AUSGEWÄHLTER AUSZUG:
——————
Für den Laufsport ist das eine erfreuliche Erkenntnis. Auch wenn sich die Studie auf Krafttraining konzentrierte, ist das Prinzip übertragbar. Koordinative Fähigkeiten, Bewegungsökonomie und muskuläre Anpassungen werden auch beim Laufen trainiert und bleiben teilweise bestehen. Wer über längere Zeit strukturiert trainiert hat, profitiert bei einer Rückkehr ins Training von diesen gespeicherten Erfahrungen. Das erklärt, warum viele nach einer längeren Pause schneller zur alten Form zurückfinden, als ursprünglich erwartet. Die sportliche Leistungsfähigkeit muss nicht vollständig von vorn beginnen, sondern folgt einem beschleunigten Wiederaufbau - unterstützt durch das gespeicherte Trainingsgedächtnis.
——————
VORLIEGENDE ANGABEN:
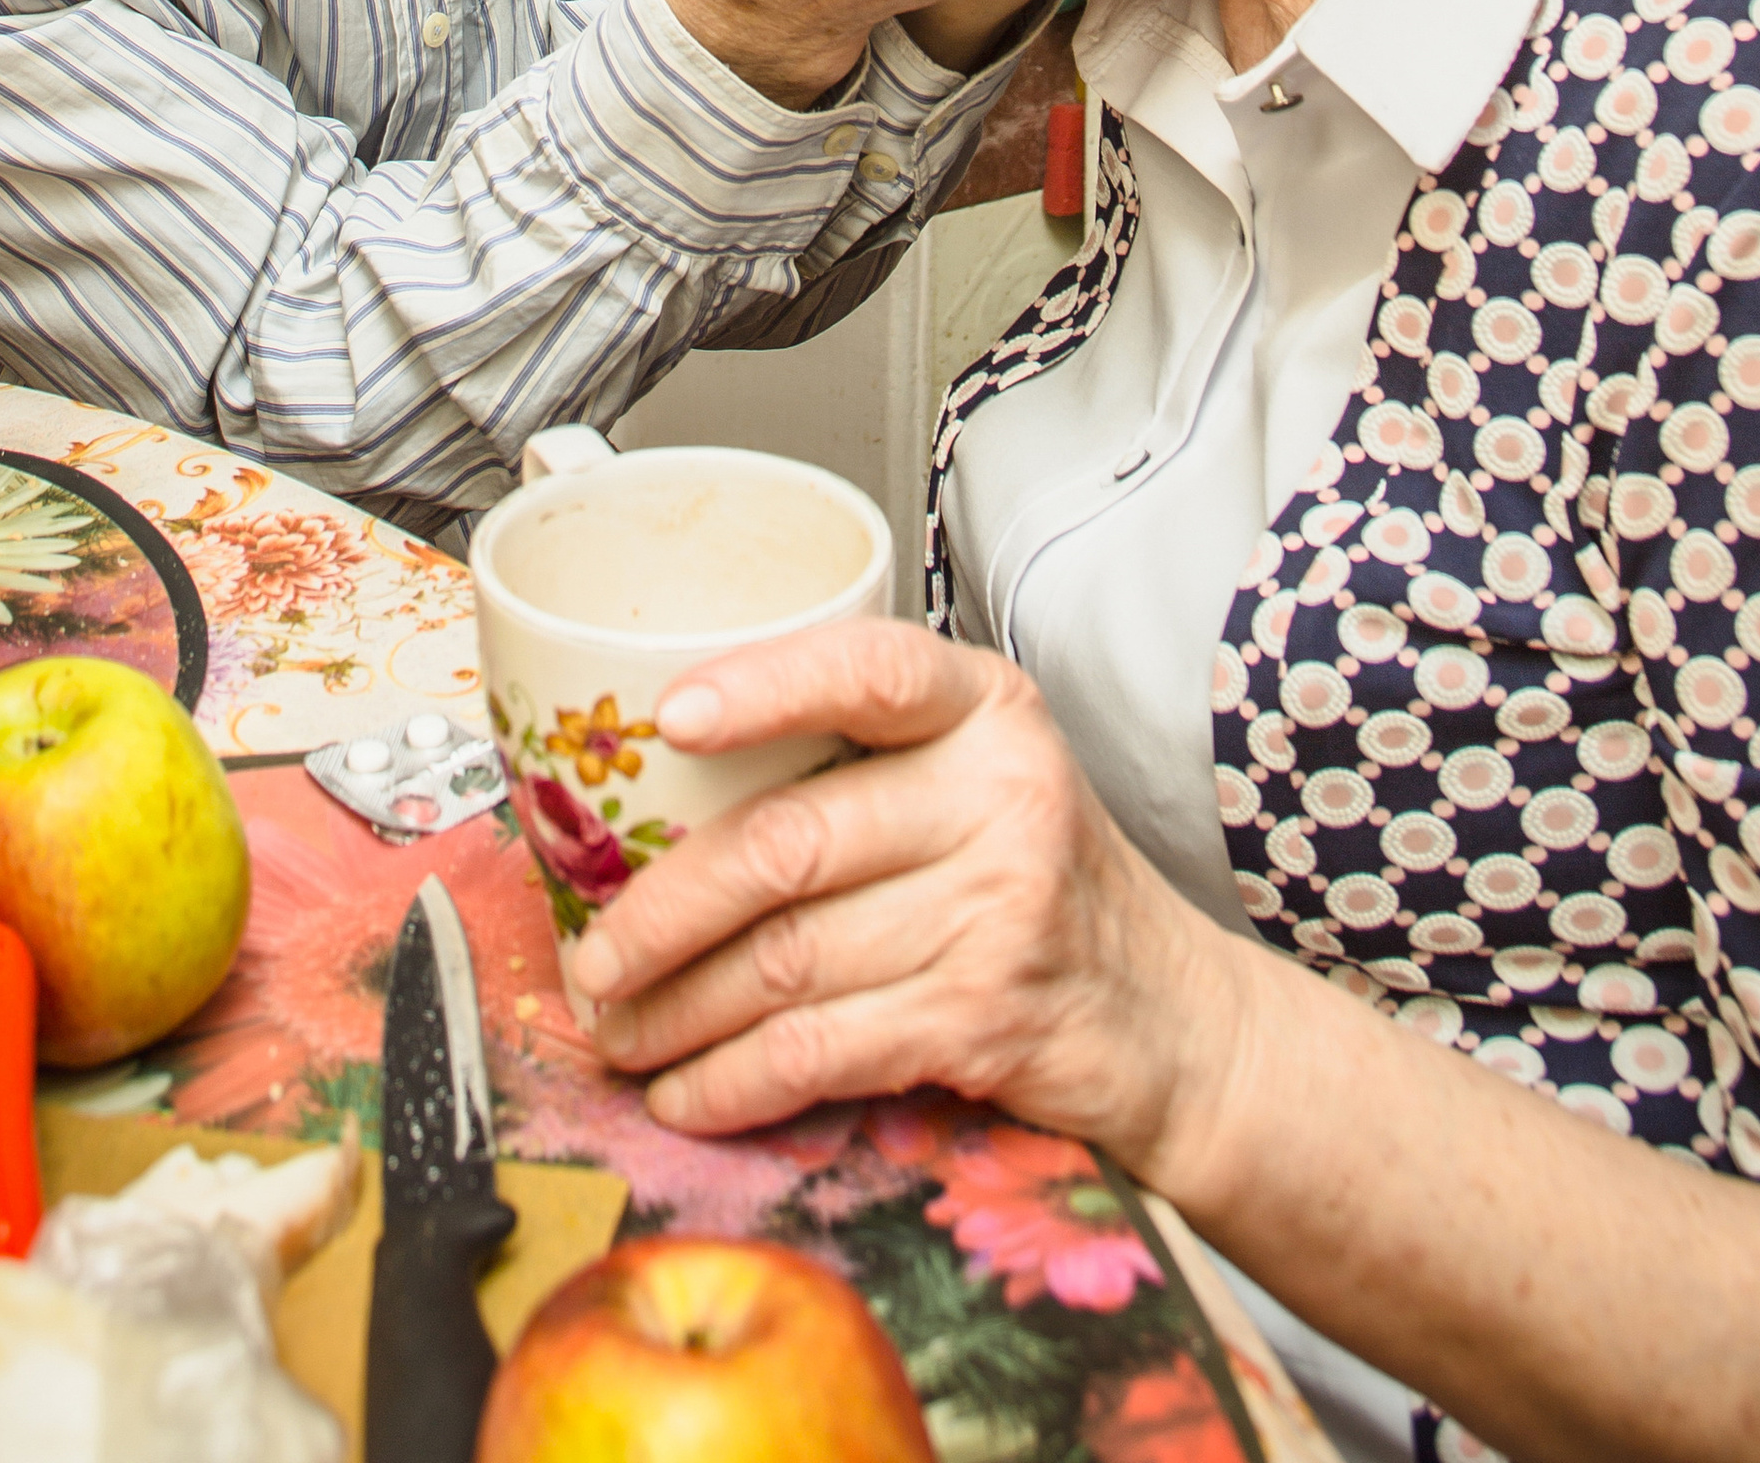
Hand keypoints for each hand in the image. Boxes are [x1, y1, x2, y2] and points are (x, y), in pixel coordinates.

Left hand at [565, 621, 1238, 1165]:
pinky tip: (685, 1089)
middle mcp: (998, 795)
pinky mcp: (981, 1018)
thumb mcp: (977, 777)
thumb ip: (858, 760)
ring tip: (618, 1026)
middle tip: (593, 953)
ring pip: (785, 959)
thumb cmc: (1035, 879)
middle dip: (660, 911)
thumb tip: (656, 782)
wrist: (1166, 1015)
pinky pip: (818, 1050)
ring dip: (676, 1009)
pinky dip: (730, 1080)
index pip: (867, 669)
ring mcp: (996, 909)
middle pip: (785, 842)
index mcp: (985, 708)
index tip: (668, 715)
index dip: (760, 688)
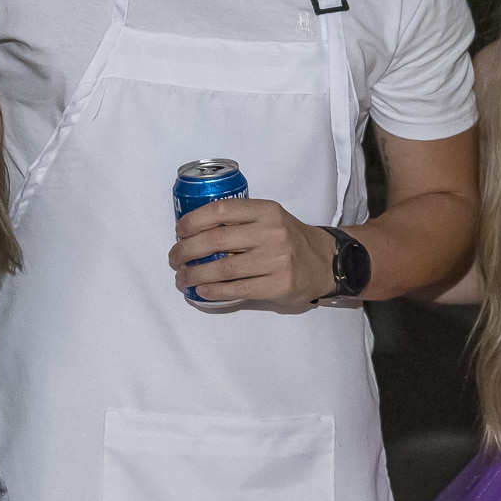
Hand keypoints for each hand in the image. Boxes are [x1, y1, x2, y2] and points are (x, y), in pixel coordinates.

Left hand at [169, 198, 337, 307]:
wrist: (326, 262)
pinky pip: (237, 289)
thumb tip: (195, 233)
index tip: (179, 231)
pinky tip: (201, 290)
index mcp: (267, 211)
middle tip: (174, 258)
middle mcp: (272, 232)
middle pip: (216, 240)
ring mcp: (276, 260)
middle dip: (187, 250)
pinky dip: (213, 291)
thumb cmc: (290, 239)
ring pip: (223, 268)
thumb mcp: (271, 218)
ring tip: (182, 278)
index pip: (222, 210)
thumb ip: (242, 221)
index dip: (194, 220)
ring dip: (195, 274)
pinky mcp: (278, 285)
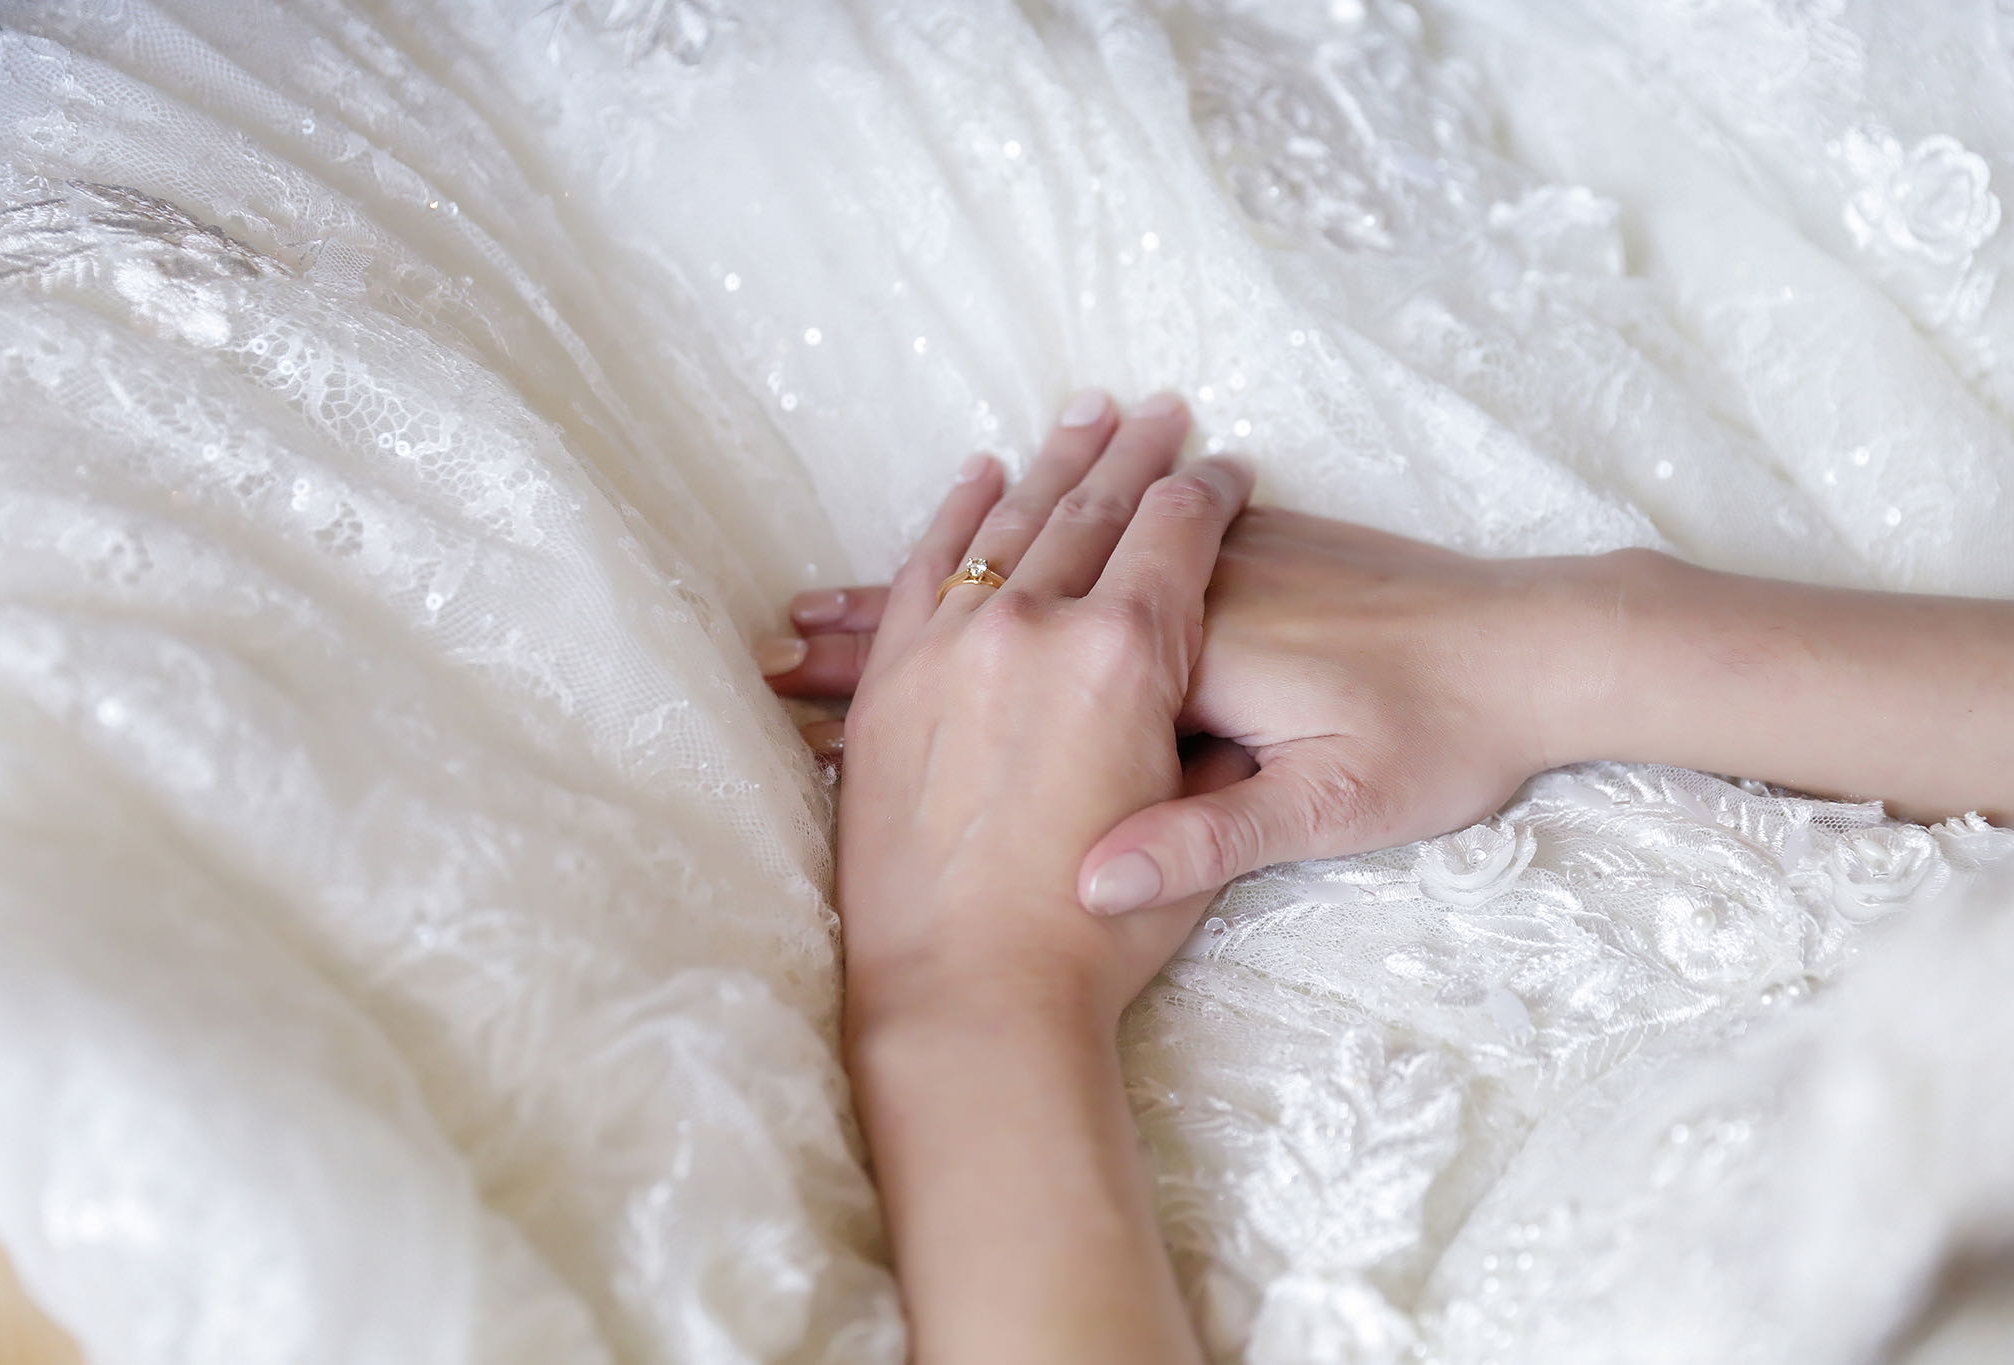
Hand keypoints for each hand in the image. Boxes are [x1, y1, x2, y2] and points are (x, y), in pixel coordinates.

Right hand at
——————
WAS ZU TUN IST: Gib aus dem Auszug zum Trainingsgedächtnis beim Laufen alles von „Für den Laufsport“ bis hinunter zu „das gespeicherte Trainingsgedächtnis.“ wortgetreu wieder. Die Auflistung spielt hierfür keine Rolle.

LÖSUNG DER AUFGABE:
Für den Laufsport ist das eine erfreuliche Erkenntnis. Auch wenn sich die Studie auf Krafttraining konzentrierte, ist das Prinzip übertragbar. Koordinative Fähigkeiten, Bewegungsökonomie und muskuläre Anpassungen werden auch beim Laufen trainiert und bleiben teilweise bestehen. Wer über längere Zeit strukturiert trainiert hat, profitiert bei einer Rückkehr ins Training von diesen gespeicherten Erfahrungen. Das erklärt, warum viele nach einer längeren Pause schneller zur alten Form zurückfinden, als ursprünglich erwartet. Die sportliche Leistungsfähigkeit muss nicht vollständig von vorn beginnen, sondern folgt einem beschleunigten Wiederaufbau - unterstützt durch das gespeicherte Trainingsgedächtnis.